> _TASKS AND EXERCISES_
**a.** Summarize the text about the writer's Nan in two sentences.
**b.** Pick up the text about the writer's Nan after its final sentence and continue it.

> _SOURCE TEXT_
═══

My Nan

Coffee, toast and three paracetamols were my Nan’s medicinal solution to everything. Ah, no, tea. And it was always aspirin back then. If your throat was sore, she would bring out her special mixture of lemon and paregoric and a little tin of Zoobs. I am not even sure what paregoric is, but I know you aren’t allowed to buy it now. She didn’t give you much sympathy. No coddling. We were just told to go to bed and get on with it but later she would bring up beef broth. I have tried making beef broth over the years but it’s never anything like hers.

My Nan used to crochet blankets made up of little squares and she was quite the wizz with a sewing machine. The clothes she made were better than we got in the shops. She told me her first job was picking pins up off the floor for a dressmaker. She was about twelve. After that she moved on to wrapping parcels. She was always very proud of her ability to wrap a neat parcel with as little brown paper as possible. Granny’s parcel boasts were a bit of a family joke. So were her fairy cakes. My father once said he liked them, so he got them every time we went round.

═══

> _DATASET EXTRACT_
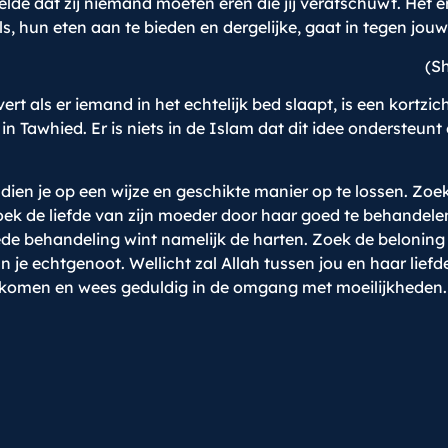
stelde dat zij niemand moeten eren die jij verafschuwt. Het
s, hun eten aan te bieden en dergelijke, gaat in tegen jouw
(Sh
ert als er iemand in het echtelijk bed slaapt, is een kort
 Tawhied. Er is niets in de Islam dat dit idee ondersteunt en
dien je op een wijze en geschikte manier op te lossen. Zo
n zoek de liefde van zijn moeder door haar goed te behande
e behandeling wint namelijk de harten. Zoek de beloning bi
je echtgenoot. Wellicht zal Allah tussen jou en haar lief
e komen en wees geduldig in de omgang met moeilijkheden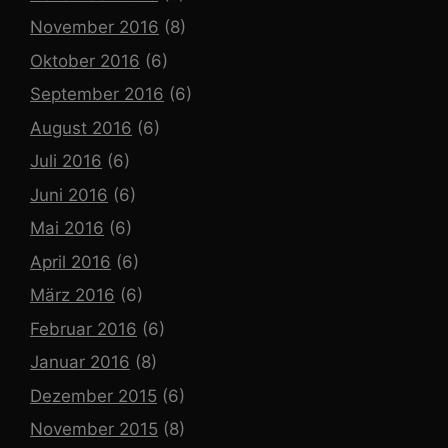
November 2016
(8)
Oktober 2016
(6)
September 2016
(6)
August 2016
(6)
Juli 2016
(6)
Juni 2016
(6)
Mai 2016
(6)
April 2016
(6)
März 2016
(6)
Februar 2016
(6)
Januar 2016
(8)
Dezember 2015
(6)
November 2015
(8)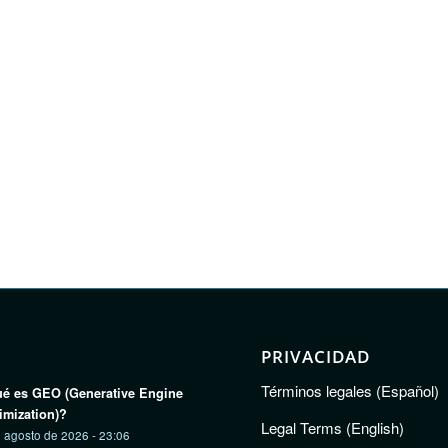
PRIVACIDAD
Términos legales (Español)
é es GEO (Generative Engine
imization)?
Legal Terms (English)
 agosto de 2026 - 23:06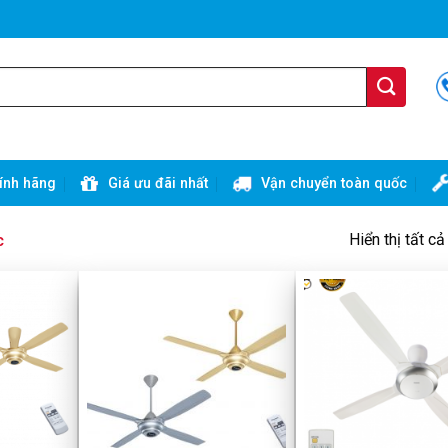
ính hãng
Giá ưu đãi nhất
Vận chuyển toàn quốc
Hiển thị tất c
c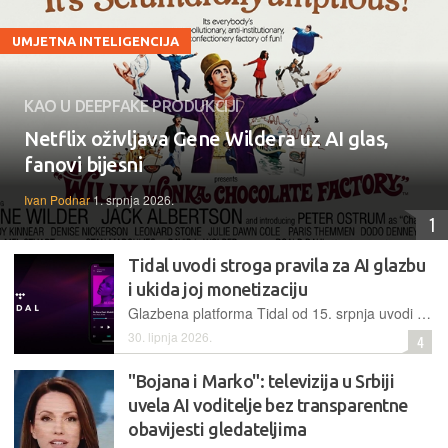
UMJETNA INTELIGENCIJA
KAO U DEEPFAKE PRODUKCIJI
Netflix oživljava Gene Wildera uz AI glas,
fanovi bijesni
Ivan Podnar
1. srpnja 2026.
1
Tidal uvodi stroga pravila za AI glazbu
i ukida joj monetizaciju
Glazbena platforma Tidal od 15. srpnja uvodi stroga pravila za glazbeni sadržaj kreiran umjetnom inteligencijom, pa uvodi njezino označavanje i zabranu monetizacije te uklanjanje lažnog sadržaja
30. lipnja 2026.
4
"Bojana i Marko": televizija u Srbiji
uvela AI voditelje bez transparentne
obavijesti gledateljima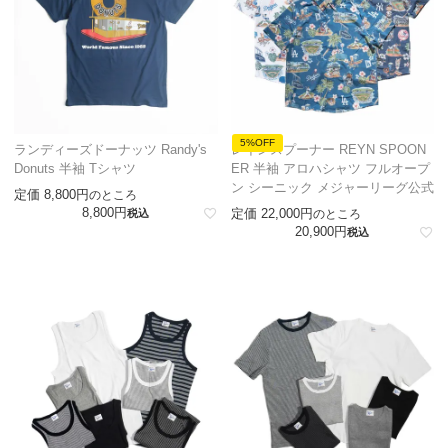
5%OFF
ランディーズドーナッツ Randy's
レインスプーナー REYN SPOON
Donuts 半袖 Tシャツ
ER 半袖 アロハシャツ フルオープ
ン シーニック メジャーリーグ公式
定価
8,800
のところ
8,800
定価
22,000
税込
のところ
20,900
税込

═══

> _ANSWERS FOR EACH ITEM_
**a.** The writer's Nan treated every illness with tea, toast and aspirin and offered little sympathy beyond sending the sick to bed, though she later brought up a beef broth the writer has never managed to match. She crocheted blankets and sewed clothes better than shop-bought ones, began work at about twelve picking up pins for a dressmaker before moving on to wrapping parcels, and her pride in neat parcels and her fairy cakes became family jokes.

**b.**
My brother went to live with her for a while. He said he liked the cheese and tomato sandwich she put in his packed lunch, which was wrapped in a neat grease proof parcel of course. I am sure you can guess what happened. Yes, cheese and tomato sandwiches, every blessed day thereafter.

My Mum used to say my Nan was hard. I think she just had a dry, caustic sense of humour. My Gran was a realist. She made me laugh. The best reassurance she ever dished out was ‘cheer up ducks, it may never happen,’ and I have found that it rarely does, whether you want it to or not.